Dem jungen Baum ist kaum bewusst, dass es die großen Bäume um ihn herum sind, welche ihn beim Heranwachsen vor den Stürmen des Lebens bewahren. Er sieht nur die starken, scheinbar unbeweglichen Stämme um sich herum.

Klar will er schnell hoch hinaus, um an das Licht ganz oben zu kommen.Da scheinen ihm die Alten oft im Weg zu stehen und er wird versucht sein, einfach durchzubrechen. Erst beim Wachsen nach oben wird er merken, dass es besser ist, sich nicht gleich dem stärksten Wind auszusetzen und dass es gut ist, dass das breite Astwerk der Krone von einem stabilen Stamm und einer kräftigen, tief verankerten Wurzel getragen wird.
Ich bin mittlerweile auch in einem Alter angekommen, in dem die eigene Baumkrone - um im Bild zu bleiben - schon manche Prüfung hinter sich hat. Und doch begegne ich immer wieder Menschen, die in ihrem Leben schon ganz andere Stürme ausgehalten haben oder ertragen mussten. Wenn Menschen davon erzählen und ihre Lebenserfahrung teilen, wenn man entdeckt, dass eine kräftige Wurzel und ein stabiler Stamm keineswegs Starrheit bedeuten, sondern die Basis für die Flexibilität der Krone in den Stürmen des Lebens bilden, ist das etwas Besonderes. Gemeinde ist wie eine Familie. Sie besteht aus Alt und Jung, was sicher nicht immer einfach ist. Als junger Mensch ist man schneller, trifft manche Entscheidungen optimistischer und ist eher für etwas zu begeistern. Da versteht man oft nicht, warum die Älteren manchmal anders denken und entscheiden. Gegenseitiges Verstehen und Akzeptieren will immer wieder neu geübt sein.

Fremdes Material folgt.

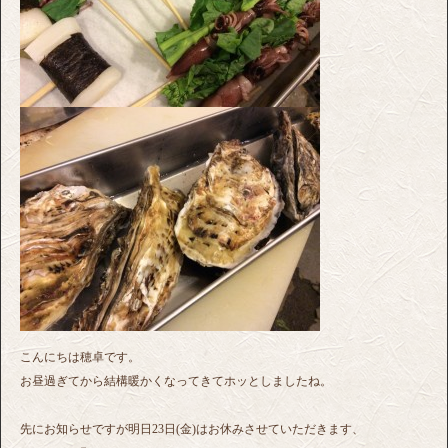
こんにちは穂卓です。
お昼過ぎてから結構暖かくなってきてホッとしましたね。
先にお知らせですが明日23日(金)はお休みさせていただきます、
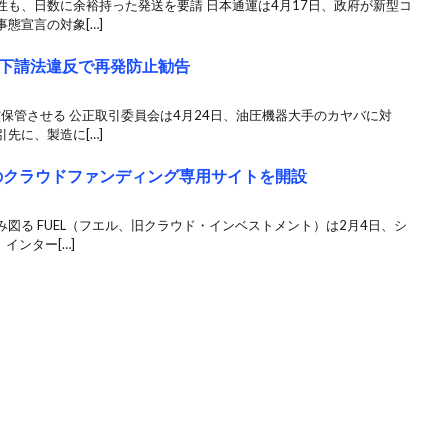
も、日数に余裕持った発送を要請 日本通運は4月17日、政府が新型コ
態宣言の対象[…]
下請法違反で再発防止勧告
償保管させる 公正取引委員会は4月24日、油圧機器大手のカヤバに対
先に、製造に[…]
化のクラウドファンディング専用サイトを開設
図る FUEL（フエル、旧クラウド・インベストメント）は2月4日、シ
インター[…]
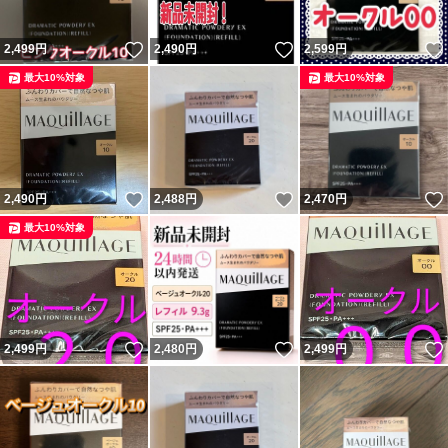
いいね！
いいね！
2,499
円
2,490
円
2,599
円
最大10%対象
最大10%対象
いいね！
いいね！
2,490
円
2,488
円
2,470
円
最大10%対象
いいね！
いいね！
2,499
円
2,480
円
2,499
円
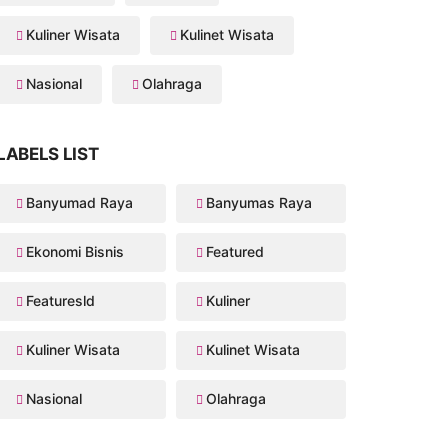
Kuliner Wisata
Kulinet Wisata
Nasional
Olahraga
LABELS LIST
Banyumad Raya
Banyumas Raya
Ekonomi Bisnis
Featured
Featuresld
Kuliner
Kuliner Wisata
Kulinet Wisata
Nasional
Olahraga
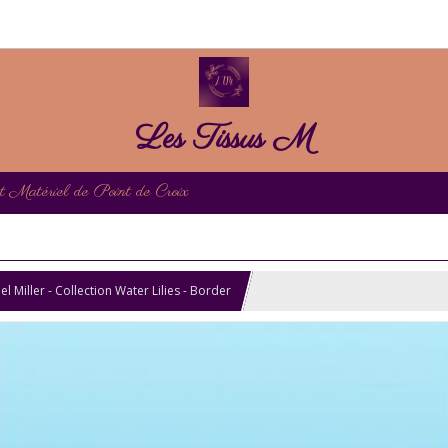
Les Tissus M
et Matériel de Point de Croix
l Miller - Collection Water Lilies - Border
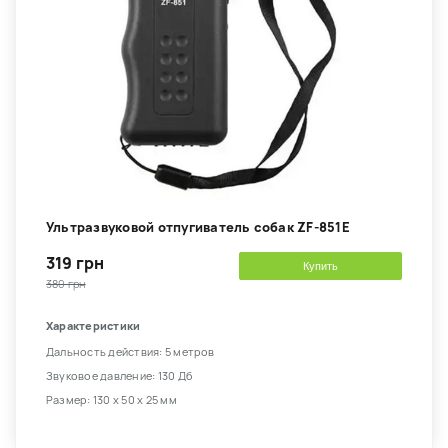
Ультразвуковой отпугиватель собак ZF-851E
319 грн
Купить
380 грн
Характеристики
Дальность действия: 5 метров
Звуковое давление: 130 Дб
Размер: 130 х 50 х 25 мм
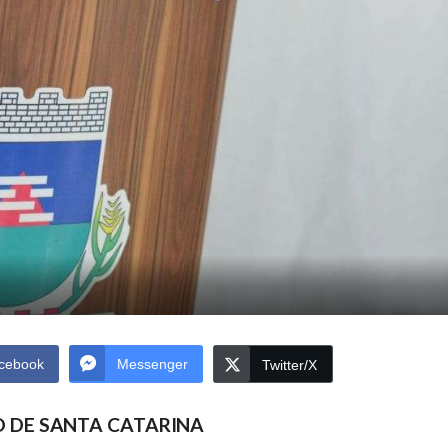
cebook
Messenger
Twitter/X
 DE SANTA CATARINA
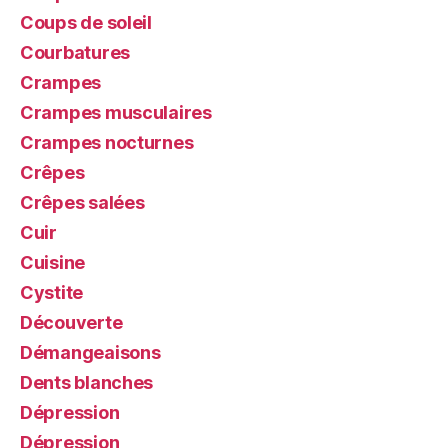
Coups de soleil
Courbatures
Crampes
Crampes musculaires
Crampes nocturnes
Crêpes
Crêpes salées
Cuir
Cuisine
Cystite
Découverte
Démangeaisons
Dents blanches
Dépression
Dépression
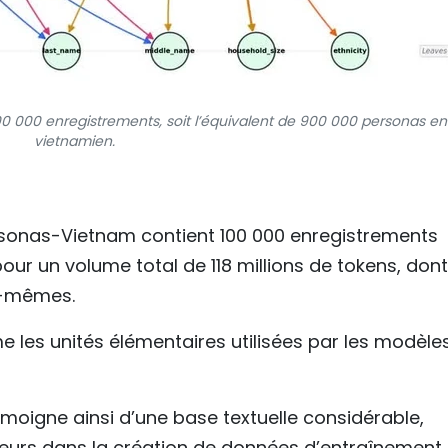
00 enregistrements, soit l’équivalent de 900 000 personas en
vietnamien.
sonas-Vietnam contient 100 000 enregistrements
ur un volume total de 118 millions de tokens, don
x-mêmes.
 les unités élémentaires utilisées par les modèle
émoigne ainsi d’une base textuelle considérable,
peurs dans la création de données d’entraînement, 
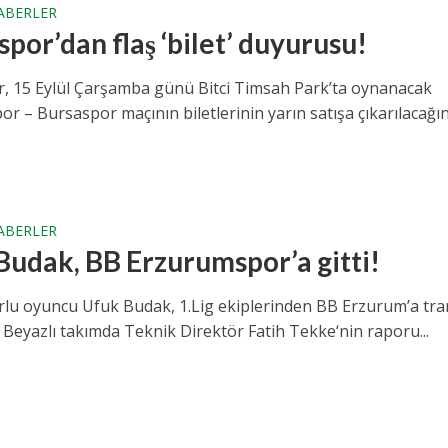
ABERLER
por’dan flaş ‘bilet’ duyurusu!
, 15 Eylül Çarşamba günü Bitci Timsah Park’ta oynanacak
 – Bursaspor maçının biletlerinin yarın satışa çıkarılacağın
ABERLER
Budak, BB Erzurumspor’a gitti!
lu oyuncu Ufuk Budak, 1.Lig ekiplerinden BB Erzurum’a tra
l Beyazlı takımda Teknik Direktör Fatih Tekke‘nin raporu...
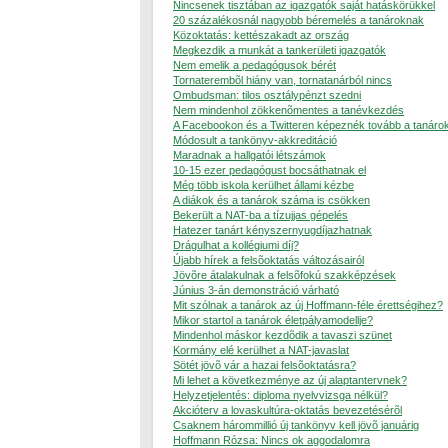
Nincsenek tisztában az igazgatók saját hatáskörükkel
20 százalékosnál nagyobb béremelés a tanároknak
Közoktatás: kettészakadt az ország
Megkezdik a munkát a tankerületi igazgatók
Nem emelik a pedagógusok bérét
Tornaterembõl hiány van, tornatanárból nincs
Ombudsman: tilos osztálypénzt szedni
Nem mindenhol zökkenõmentes a tanévkezdés
A Facebookon és a Twitteren képeznék tovább a tanáro
Módosult a tankönyv-akkreditáció
Maradnak a hallgatói létszámok
10-15 ezer pedagógust bocsáthatnak el
Még több iskola kerülhet állami kézbe
A diákok és a tanárok száma is csökken
Bekerült a NAT-ba a tízujjas gépelés
Hatezer tanárt kényszernyugdíjazhatnak
Drágulhat a kollégiumi díj?
Újabb hírek a felsõoktatás változásairól
Jövõre átalakulnak a felsõfokú szakképzések
Június 3-án demonstráció várható
Mit szólnak a tanárok az új Hoffmann-féle érettségihez?
Mikor startol a tanárok életpályamodellje?
Mindenhol máskor kezdõdik a tavaszi szünet
Kormány elé kerülhet a NAT-javaslat
Sötét jövõ vár a hazai felsõoktatásra?
Mi lehet a következménye az új alaptantervnek?
Helyzetjelentés: diploma nyelvvizsga nélkül?
Akcióterv a lovaskultúra-oktatás bevezetésérõl
Csaknem hárommillió új tankönyv kell jövõ januárig
Hoffmann Rózsa: Nincs ok aggodalomra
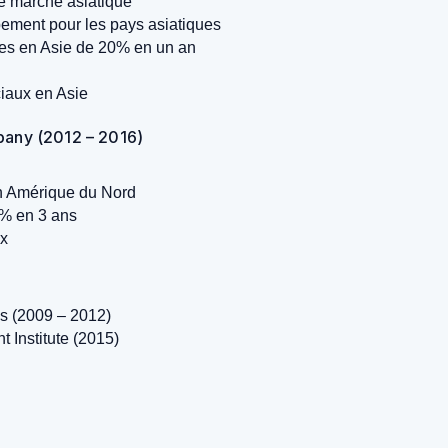
le marché asiatique
pement pour les pays asiatiques
tes en Asie de 20% en un an
iaux en Asie
any (2012 – 2016)
n Amérique du Nord
5% en 3 ans
ux
is (2009 – 2012)
 Institute (2015)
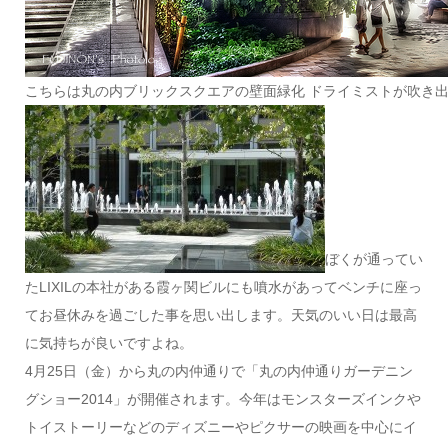
こちらは丸の内ブリックスクエアの壁面緑化 ドライミストが吹き
ぼくが通ってい
たLIXILの本社がある霞ヶ関ビルにも噴水があってベンチに座っ
てお昼休みを過ごした事を思い出します。天気のいい日は最高
に気持ちが良いですよね。
4月25日（金）から丸の内仲通りで「丸の内仲通りガーデニン
グショー2014」が開催されます。今年はモンスターズインクや
トイストーリーなどのディズニーやピクサーの映画を中心にイ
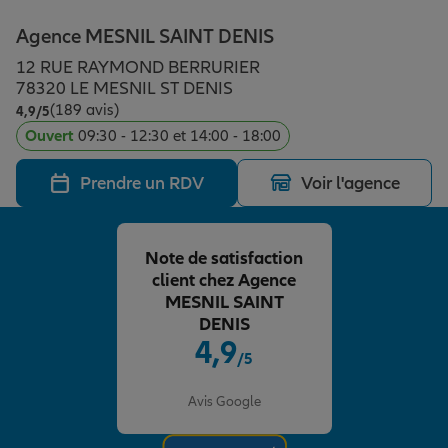
Épargne & retraite
Assurance emprunteur
Prévoyance et dépendance
Protection de la famille
Agence MESNIL SAINT DENIS
12 RUE RAYMOND BERRURIER
Vos projets
Assurance animal de compagnie
Protection juridique
Plan épargne retraite
78320 LE MESNIL ST DENIS
(189 avis)
Note de 4.9 sur 5
4,9
/5
Ouvert
09:30 - 12:30 et 14:00 - 18:00
Conseil assurance
Assurance vie
Partir en vacances
Prendre un RDV
Voir l'agence
Outre-mer
Placements financiers
Déménager
Note de satisfaction
client chez Agence
Professionnels
Investissements immobiliers
Changer de voiture
Assurance auto
MESNIL SAINT
DENIS
4,9
/5
Allianz en France
Transmission
Départ à la retraite
Assurance habitation
Note de 4.9 sur 5
Avis Google
Préparer l’avenir
Le Pack Famille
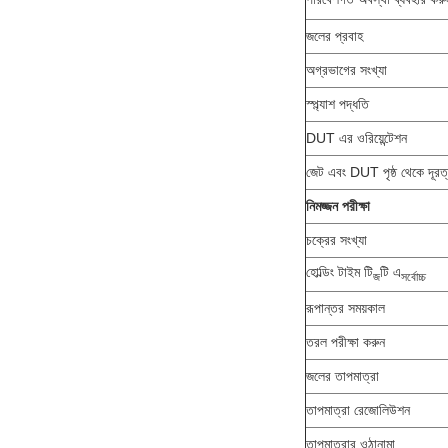
জলের প্রবাহ
অগ্রভাগের সংখ্যা
স্প্ল্যাশ পদ্ধতি
DUT এর ওরিয়েন্টেশন
জেট এবং DUT পৃষ্ঠ থেকে দূরত
নিমজ্জন পরীক্ষা
চক্রের সংখ্যা
হোল্ডিং টাইম টি
টি এ
জ
সর্বোচ্চ
রূপান্তর সময়কাল
তরল পরীক্ষা করুন
জলের তাপমাত্রা
তাপমাত্রা রেজোলিউশন
তাপমাত্রার ওঠানামা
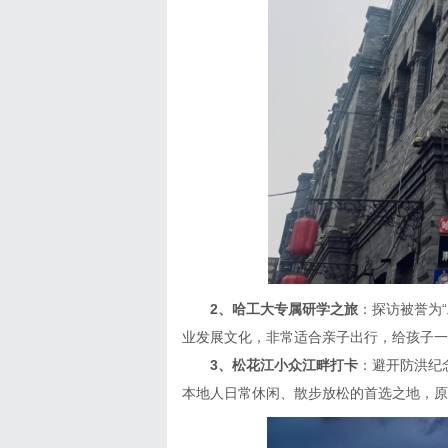
2、哈工大专属研学之旅
：探访被誉为
业发展文化，非常适合亲子出行，给孩子一
3、松花江小众江畔打卡
：避开防洪纪
本地人日常休闲、散步放松的首选之地，原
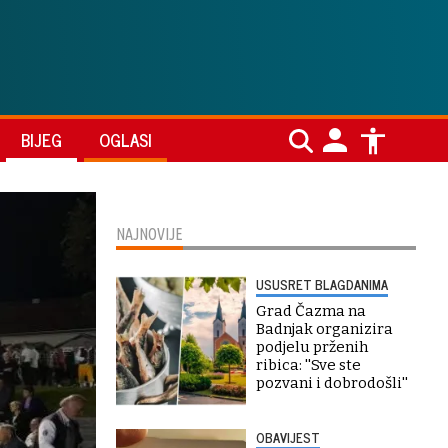
BIJEG
OGLASI
NAJNOVIJE
USUSRET BLAGDANIMA
Grad Čazma na
Badnjak organizira
podjelu prženih
ribica: ''Sve ste
pozvani i dobrodošli''
OBAVIJEST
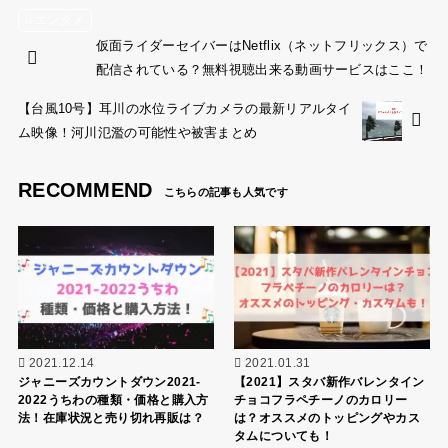
エンタメ
仮面ライダーセイバーはNetflix（ネットフリックス）で
配信されている？無料視聴出来る動画サービスはここ！
【台風10号】耳川の水位ライブカメラの最新リアルタイ
ム映像！河川氾濫の可能性や被害まとめ
RECOMMEND
2021.12.14
2021.01.31
ジャニーズカウントダウン2021-
【2021】スタバ新作バレンタイン
2022うちわの種類・価格と購入方
チョコフラペチーノのカロリー
法！在庫状況と売り切れ再販は？
は？オススメのトッピングやカス
タムについても！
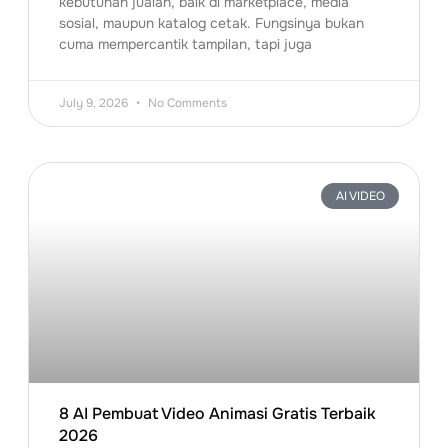
kebutuhan jualan, baik di marketplace, media
sosial, maupun katalog cetak. Fungsinya bukan
cuma mempercantik tampilan, tapi juga
July 9, 2026
No Comments
AI VIDEO
8 AI Pembuat Video Animasi Gratis Terbaik
2026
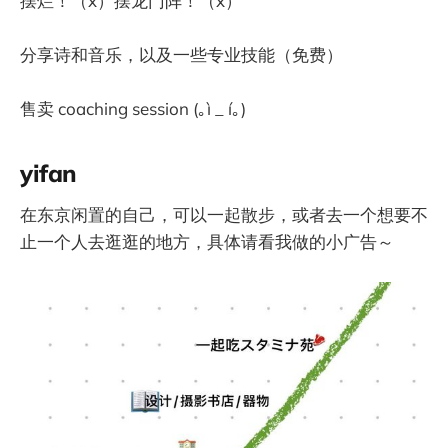
摆烂！（x）摆龙门阵！（x）
分享诗和音乐，以及一些专业技能（免费）
售卖 coaching session (｡ì _ í｡)
yifan
在东京闲置的自己，可以一起散步，或者去一个想要不
止一个人去逛逛的地方，具体请看我做的小广告～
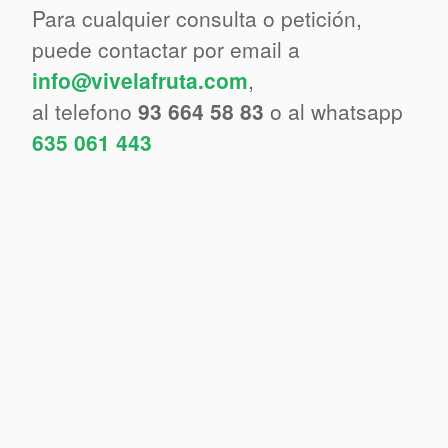
Para cualquier consulta o petición,
puede contactar por email a
info@vivelafruta.com
,
al telefono
93 664 58 83
o al whatsapp
635 061 443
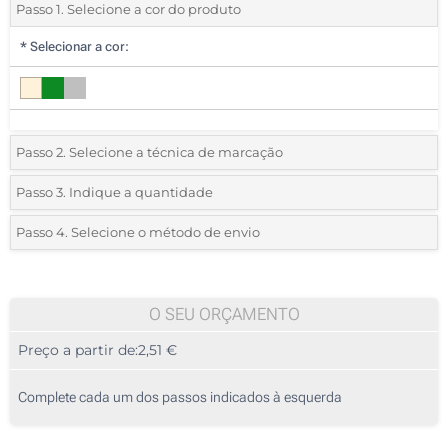
Passo 1. Selecione a cor do produto
*
Selecionar a cor:
Passo 2. Selecione a técnica de marcação
*
Selecione o tipo de marcação e as cores do logotipo:
Passo 3. Indique a quantidade
*
Quantidade mínima:
25
Passo 4. Selecione o método de envio
1 Cor (Num lado)
Quantidade
Standard
Preço/Unidade
Sem impressão
25
O SEU ORÇAMENTO
Preço a partir de:
2,51 €
50
125
Complete cada um dos passos indicados à esquerda
250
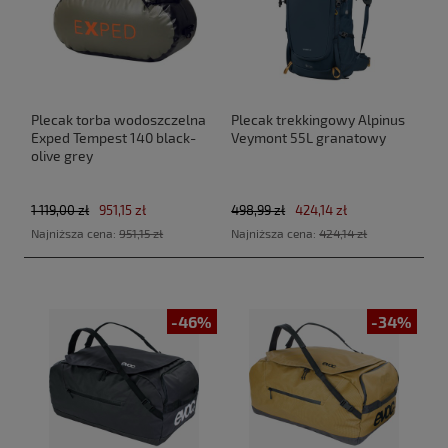
Plecak torba wodoszczelna
Plecak trekkingowy Alpinus
Exped Tempest 140 black-
Veymont 55L granatowy
olive grey
1 119,00 zł
951,15 zł
498,99 zł
424,14 zł
Najniższa cena:
951,15 zł
Najniższa cena:
424,14 zł
-46%
-34%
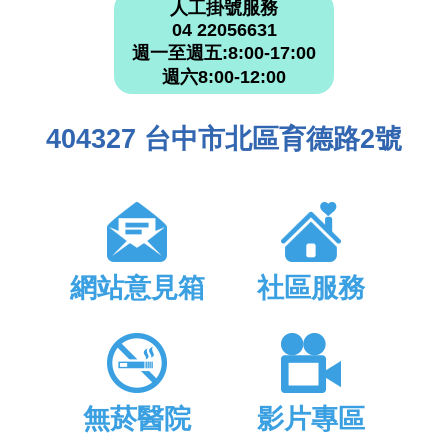
人工掛號服務
04 22056631
週一至週五:8:00-17:00
週六8:00-12:00
404327 台中市北區育德路2號
網站意見箱
社區服務
無菸醫院
影片專區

Aber auch Menschen mit grauen Häuptern waren einmal jung. Sie haben Erfahrungen gemacht und wissen manches nun tatsächlich besser als früher. Oft hat Gott diese Menschen ein ganzes Leben begleitet. Und so kann man davon ausgehen, dass es nicht nur Besserwisserei, sondern Weisheit und Glaubenserfahrung ist, die einem begegnet. Es ist ein besonderer Schatz, Bäume mit solchen Wurzeln
um sich zu wissen.

Der Monatsspruch für den März entstammt einem Abschnitt der Bibel, der sich mit Grundregeln des gemeinsamen Lebens befasst. Er weist uns darauf hin, dass diese Lebensleistung nicht gering zu schätzen ist, sondern Achtung und Dankbarkeit verdient. Genau genommen ist es nicht nur eine Anregung, sondern ein Gebot.
Mit dem Groß- und Starkwerden der jungen Bäume, mit ihrer zunehmenden Kraft können die Älteren ihre Kronen aus dem Wind nehmen und sich unter den Schutz der Jüngeren, nun starken, zurückziehen. Es ist wichtig, dass in der Gemeinde Jüngere Verantwortung von Älteren übernehmen und Letztere so weiter Heimat und Geborgenheit haben. So kann man den „grauen Häuptern“ Dankbarkeit, Achtung und Liebe entgegenbringen.
Bei einer Umfrage in unserer Gemeinde gehörte es zu den wirklich frohmachenden Erfahrungen, dass auf die Frage, was man an dieser Gemeinde besonders schätzt, die Antwort kam, das Alt und Jung zusammen unterwegs sind, und das von Alt und Jung.